Il Pugaciov di Puskin si
confrontava, sa il cielo con quali risultati, con i siciliani dei Vespri, ì
Mille di Giuseppe Cesare Abba e i milanesi della principessa Belgioioso.
Barbusse discorreva quietamente con
Stalin e gli mostrava il suo ritratto, che il padron di casa aveva appeso sulla
parete, accanto a una Madonna, Bel-Ami e Dupin parlavano di Parigi, teatro
comune delle loro gesta, Guerrazzi e Pascal avevano molte cose da dirsi sui
gesuiti, mentre Haldane, Laberenne e Ilin discutevano di astronomia e di
geologia.
Teorie, argomenti, fatti; letterati,
filosofi, scienziati; avventurieri, donne celebri, creature della fantasia o
della storia: tutto un mondo insolito si agitava su quella mensola di pochi
decimetri, proprio sopra la madia del pane.

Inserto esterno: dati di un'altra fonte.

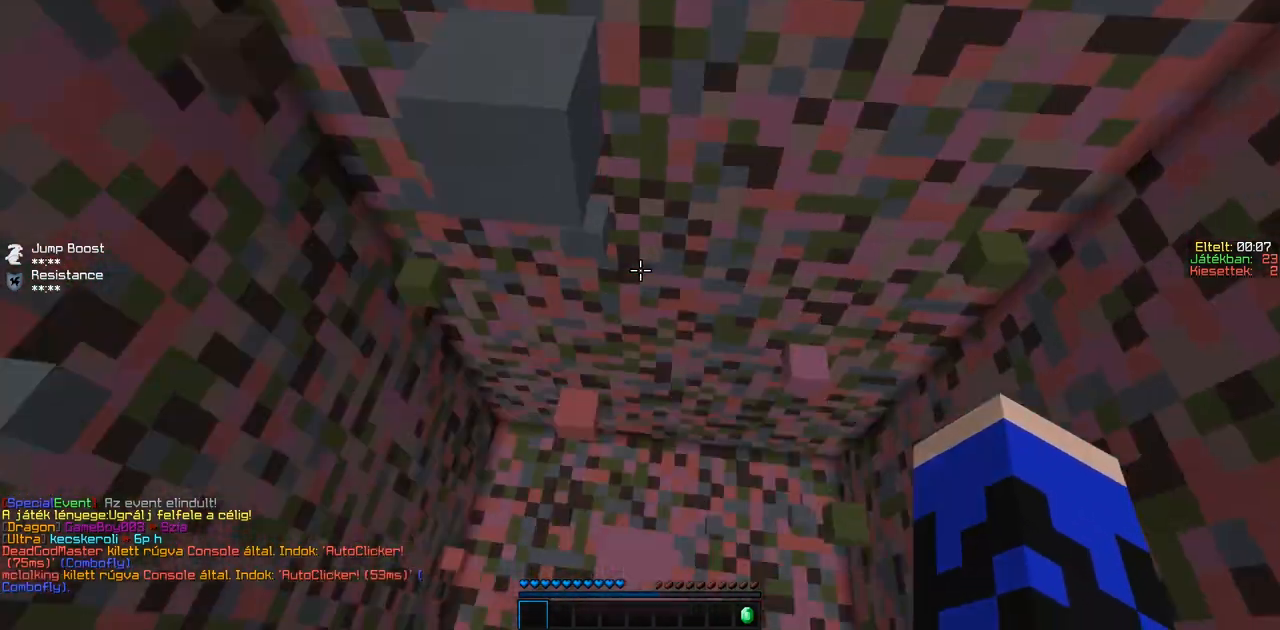
{"keys": [], "events": [[167, "a", "down"], [167, "s", "down"], [267, "a", "up"], [267, "s", "up"]]}
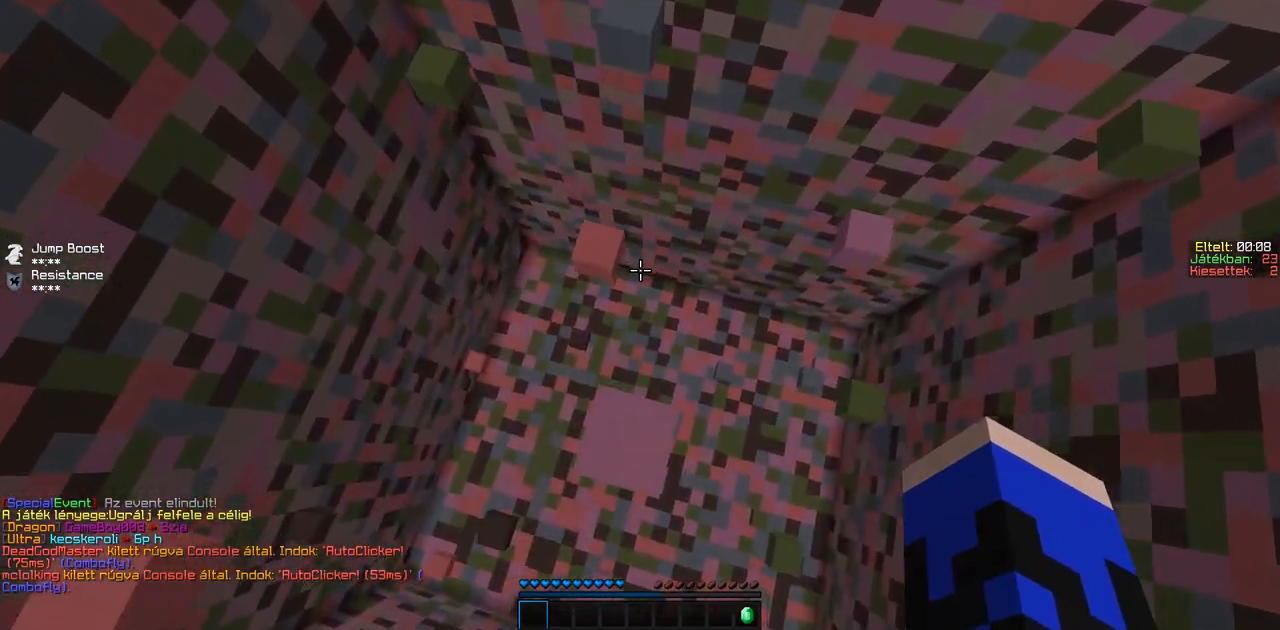
{"keys": ["w"], "events": [[467, "w", "down"]]}
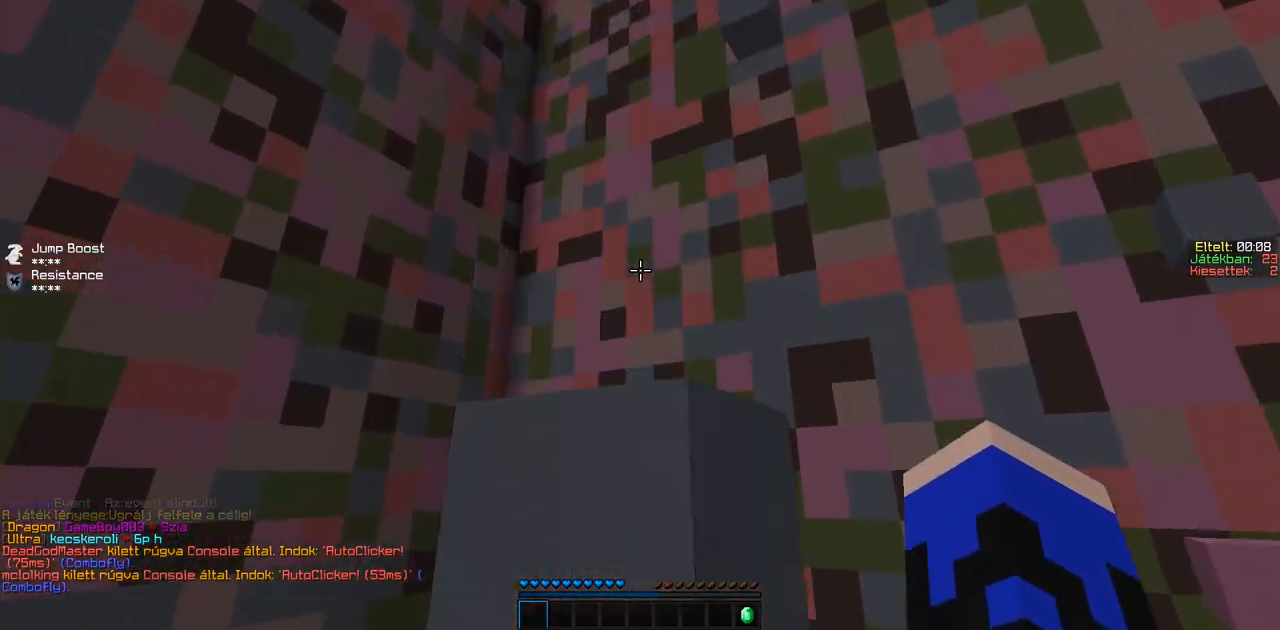
{"keys": [], "events": [[317, "w", "up"]]}
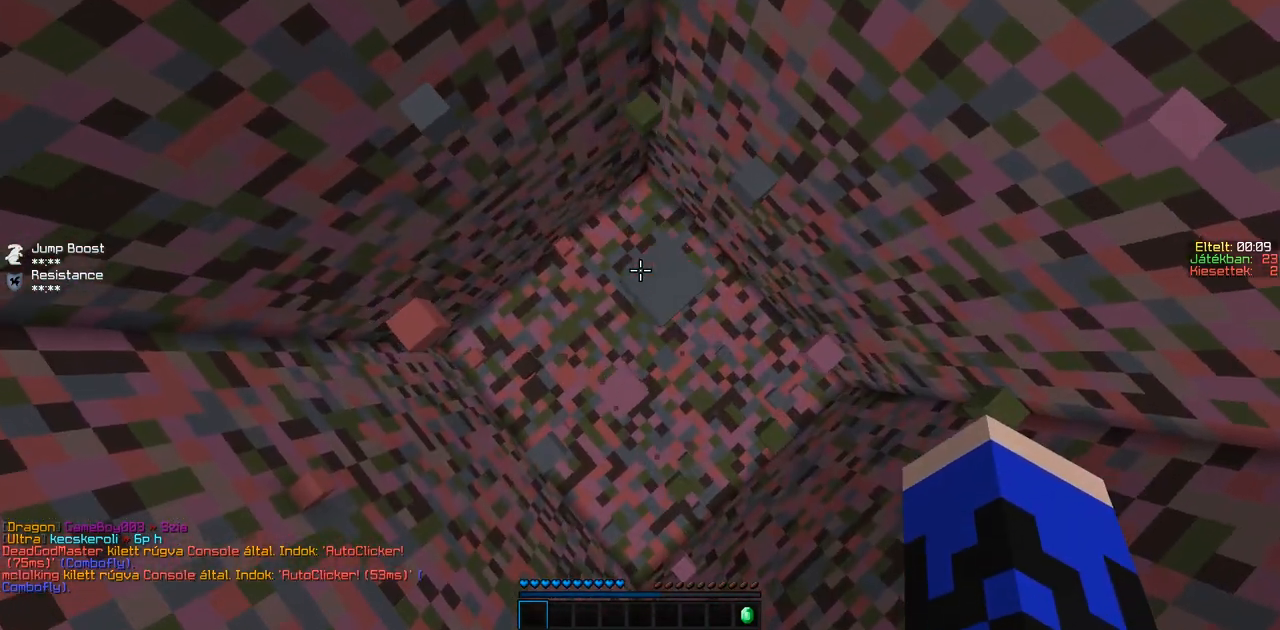
{"keys": [], "events": [[217, "w", "down"], [267, "d", "down"], [417, "d", "up"], [417, "w", "up"]]}
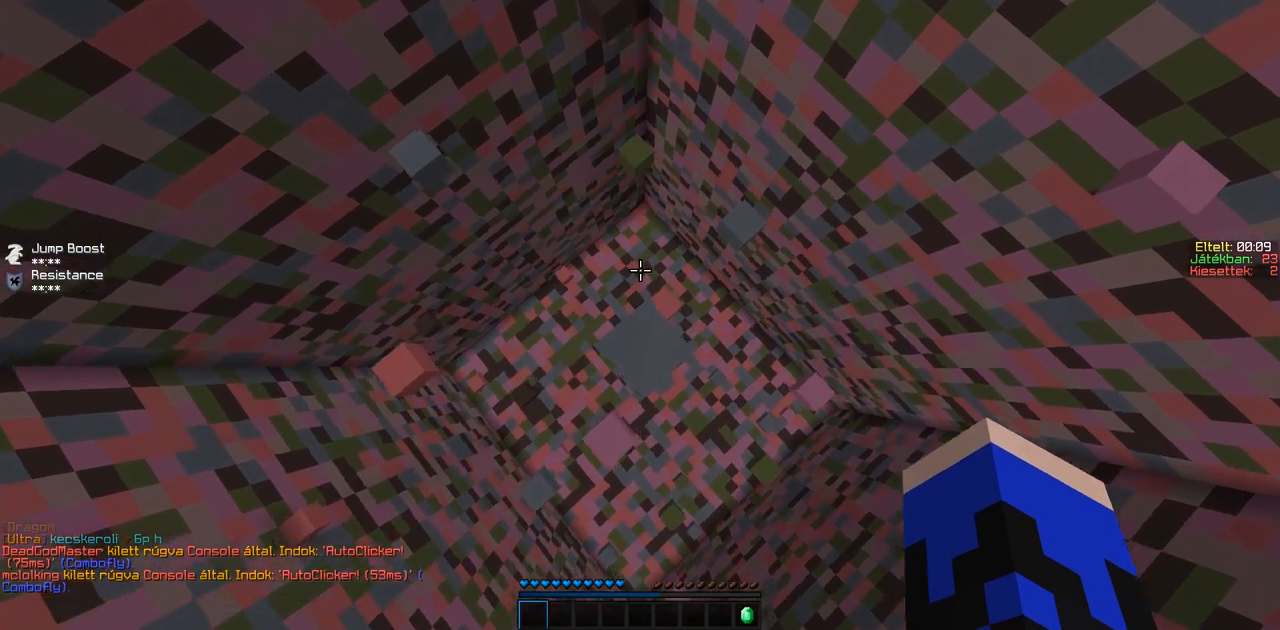
{"keys": [], "events": [[183, "a", "down"], [183, "s", "down"], [267, "a", "up"], [367, "s", "up"]]}
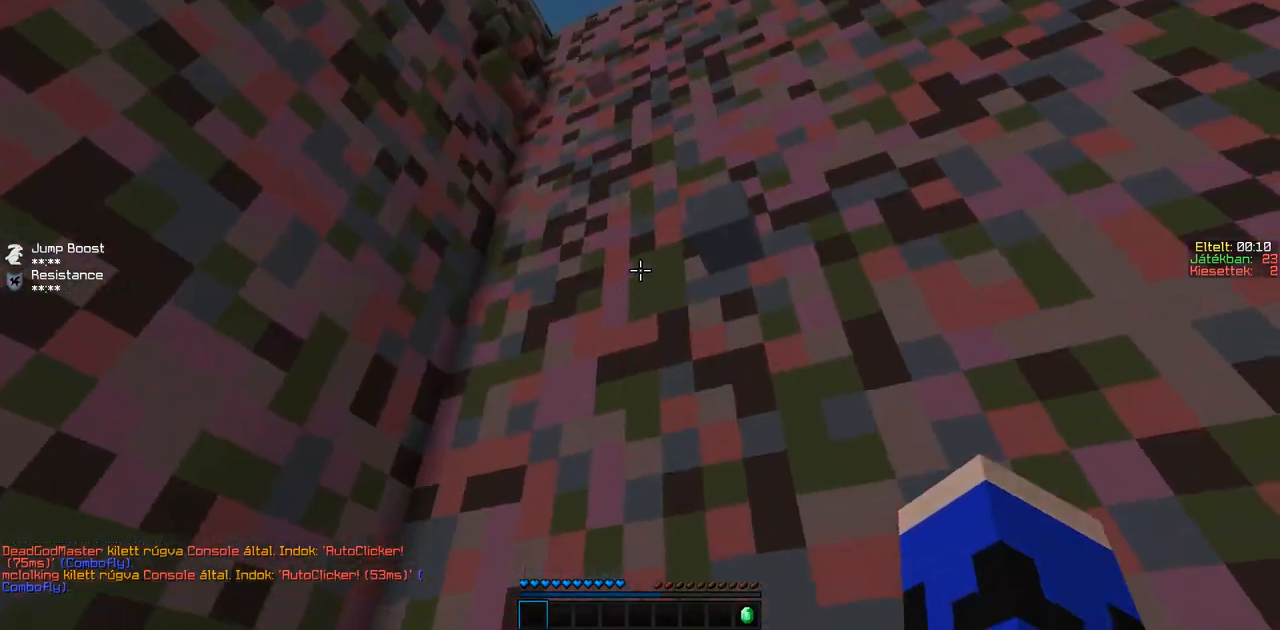
{"keys": [], "events": []}
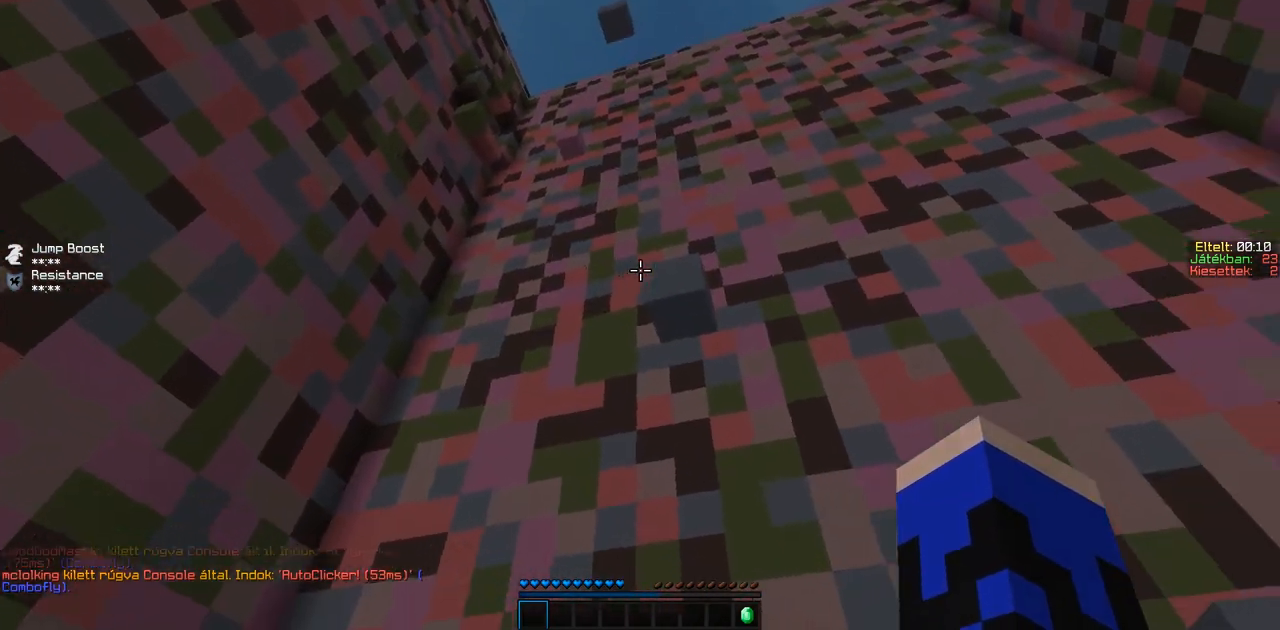
{"keys": ["w"], "events": [[367, "w", "down"]]}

L’incontro con il bracciante
romagnolo era per loro un’esperienza così interessante e nuova che non finivano
di discuterne. Anzi, io credo che non abbiano finito affatto quella notte, che
ogni notte la conversazione riprenda, e che riprenda di giorno, dì sera, ogni
volta che il bracciante toglie un libro dallo scaffale e si rinnova il miracolo
dell’incontro tra la cultura e la sua mente giovanile ed entusiasta.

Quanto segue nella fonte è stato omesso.